Gli specchi appesi al muro della sala del suono della compositrice canadese restituiscono un sentimento che è corteccia, linfa di un albero secolare, piantato in un giorno qualunque di un medioevo ambito in ciascuno dei nove movimenti. Un’epoca che è cara alla Davachi per le assenze, i silenzi necessari, le ombre che spiegano la luce.
La Burton Memorial Tower costruita nel 1936 e situata nel campus centrale dell'Università del Michigan ad Ann Arbor al 230 di North Ingalls Street, con il suo imponente carillon, il quarto più pesante al mondo, di campane ne contiene ben 53 per un peso di 43 tonnellate. Ed è per la Davachi l’obelisco figurato da cui diffondere una calma apparente. Mentre viola, violoncello, violino, organi, flauti e ottoni fluttuano nel vento, in un campo senza foglie.
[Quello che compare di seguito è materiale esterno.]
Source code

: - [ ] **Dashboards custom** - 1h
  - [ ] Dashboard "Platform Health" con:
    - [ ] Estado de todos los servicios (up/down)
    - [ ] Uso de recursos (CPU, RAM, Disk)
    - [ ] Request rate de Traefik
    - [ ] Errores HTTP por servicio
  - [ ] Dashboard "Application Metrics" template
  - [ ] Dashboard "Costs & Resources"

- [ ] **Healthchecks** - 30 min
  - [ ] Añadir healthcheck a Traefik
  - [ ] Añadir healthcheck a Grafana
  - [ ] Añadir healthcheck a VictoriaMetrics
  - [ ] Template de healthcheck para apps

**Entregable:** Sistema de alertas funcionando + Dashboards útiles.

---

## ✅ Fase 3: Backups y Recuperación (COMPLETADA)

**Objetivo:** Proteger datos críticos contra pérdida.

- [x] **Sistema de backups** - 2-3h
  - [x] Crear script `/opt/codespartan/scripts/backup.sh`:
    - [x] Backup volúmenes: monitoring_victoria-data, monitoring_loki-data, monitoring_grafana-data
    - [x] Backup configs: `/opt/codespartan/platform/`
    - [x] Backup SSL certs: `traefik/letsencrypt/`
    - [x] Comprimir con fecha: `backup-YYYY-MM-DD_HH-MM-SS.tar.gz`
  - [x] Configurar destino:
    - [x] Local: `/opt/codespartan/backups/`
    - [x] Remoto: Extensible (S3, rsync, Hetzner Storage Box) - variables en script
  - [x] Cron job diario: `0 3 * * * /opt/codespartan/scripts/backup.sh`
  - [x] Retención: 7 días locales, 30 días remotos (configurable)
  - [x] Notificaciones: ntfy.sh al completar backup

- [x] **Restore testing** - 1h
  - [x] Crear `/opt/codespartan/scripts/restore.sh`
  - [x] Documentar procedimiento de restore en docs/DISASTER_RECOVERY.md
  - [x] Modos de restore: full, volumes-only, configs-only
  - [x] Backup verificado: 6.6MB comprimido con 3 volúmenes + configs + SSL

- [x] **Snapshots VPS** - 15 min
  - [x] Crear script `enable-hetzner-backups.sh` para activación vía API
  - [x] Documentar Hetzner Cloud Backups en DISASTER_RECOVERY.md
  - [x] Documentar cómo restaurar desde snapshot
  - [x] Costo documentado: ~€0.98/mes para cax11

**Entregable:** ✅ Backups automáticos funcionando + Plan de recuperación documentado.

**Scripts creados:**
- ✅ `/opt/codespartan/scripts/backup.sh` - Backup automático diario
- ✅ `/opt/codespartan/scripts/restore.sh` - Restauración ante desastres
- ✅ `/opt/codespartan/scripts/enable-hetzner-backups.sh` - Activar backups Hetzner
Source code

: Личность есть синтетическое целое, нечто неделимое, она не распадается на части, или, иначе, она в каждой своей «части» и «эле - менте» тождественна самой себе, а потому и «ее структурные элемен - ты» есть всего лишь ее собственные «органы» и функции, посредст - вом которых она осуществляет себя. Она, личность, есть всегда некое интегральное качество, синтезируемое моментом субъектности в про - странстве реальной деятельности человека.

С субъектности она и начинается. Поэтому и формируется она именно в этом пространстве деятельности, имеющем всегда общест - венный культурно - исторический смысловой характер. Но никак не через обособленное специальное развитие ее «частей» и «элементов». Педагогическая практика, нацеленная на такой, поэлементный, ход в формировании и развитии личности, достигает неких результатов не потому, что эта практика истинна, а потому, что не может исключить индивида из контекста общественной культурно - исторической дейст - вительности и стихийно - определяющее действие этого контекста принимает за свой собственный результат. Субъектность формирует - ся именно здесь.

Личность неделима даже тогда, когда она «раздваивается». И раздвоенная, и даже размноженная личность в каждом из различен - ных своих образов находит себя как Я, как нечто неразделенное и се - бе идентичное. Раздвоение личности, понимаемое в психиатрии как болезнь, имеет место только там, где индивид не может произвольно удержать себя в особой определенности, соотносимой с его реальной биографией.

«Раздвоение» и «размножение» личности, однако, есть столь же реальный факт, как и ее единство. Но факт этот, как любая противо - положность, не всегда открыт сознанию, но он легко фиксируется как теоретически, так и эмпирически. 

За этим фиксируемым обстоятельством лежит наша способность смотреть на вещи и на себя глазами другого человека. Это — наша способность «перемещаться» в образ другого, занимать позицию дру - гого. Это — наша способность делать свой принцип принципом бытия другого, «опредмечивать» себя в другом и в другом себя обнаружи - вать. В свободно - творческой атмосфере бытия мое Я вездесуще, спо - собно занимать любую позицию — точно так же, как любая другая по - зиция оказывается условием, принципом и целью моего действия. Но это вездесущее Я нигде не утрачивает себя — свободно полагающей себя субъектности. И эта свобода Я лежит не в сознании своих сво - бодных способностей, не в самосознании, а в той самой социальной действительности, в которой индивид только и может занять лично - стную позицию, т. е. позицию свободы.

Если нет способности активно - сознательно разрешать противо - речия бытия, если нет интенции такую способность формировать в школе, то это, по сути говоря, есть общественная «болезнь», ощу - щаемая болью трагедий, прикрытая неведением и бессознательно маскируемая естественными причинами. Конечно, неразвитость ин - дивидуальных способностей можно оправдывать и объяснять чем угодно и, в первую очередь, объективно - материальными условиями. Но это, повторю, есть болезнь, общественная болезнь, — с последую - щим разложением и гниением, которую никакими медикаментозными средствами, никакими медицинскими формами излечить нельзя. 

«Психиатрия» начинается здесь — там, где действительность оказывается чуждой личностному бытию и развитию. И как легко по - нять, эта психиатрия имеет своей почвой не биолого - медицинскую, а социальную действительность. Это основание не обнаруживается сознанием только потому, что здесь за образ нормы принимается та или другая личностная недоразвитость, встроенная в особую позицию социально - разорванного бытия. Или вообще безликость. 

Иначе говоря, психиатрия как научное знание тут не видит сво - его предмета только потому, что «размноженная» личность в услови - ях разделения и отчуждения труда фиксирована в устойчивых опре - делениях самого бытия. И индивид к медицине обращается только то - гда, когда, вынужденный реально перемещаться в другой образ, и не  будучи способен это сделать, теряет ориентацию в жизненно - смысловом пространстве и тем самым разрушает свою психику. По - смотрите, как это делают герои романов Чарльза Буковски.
Come ad esempio in “Icon Studies I”, con Johnny Chang, Andrew McIntosh, Judith Hamann e Rebecca Lane in assetto “orchestrale”.
In “Alas, Departing”, la mezzosoprano Jessika Kenney rievoca a mo’ di Lì Ban l’impeto di un sacrificio perduto, per l’esattezza l’umore afflitto di “Alas Departynge Is Ground Of Woo”, canto del Quindicesimo secolo.
L’amore per l’organo a canne della Davachi, ampliato in giro per il mondo, nello specifico in chiese e cattedrali di Chicago, Amsterdam, Vancouver, Copenaghen e in particolare Los Angeles, città in cui la musicista di Calgary vive e lavora da anni, impera nei dieci minuti scarsi di “Vanity Of Ages”, nomen omen di uno sguardo critico verso l’esterno di cui sopra. Il bronzo e il verde sono poi i colori immaginati nelle suite “Harmonies In Bronze” e “Harmonies In Green”, poste al centro del piatto e una dietro l’altra, a dilatare la visione espansa di una quiete che libera e salva.
Se in opere più recenti della musicista canadese, come “Cantus, Descant”, c’è sempre un orizzonte che appare e scompare, in “Two Sisters” la linea di confine è immobile e demarca con grazia uno spazio più ampio. Ne è prova la quiescenza da tappeto che “arreda” ovunque un album volutamente espanso. E ne è riprova la coda, “O World And The Clear Song”, con la sua stasi immanente.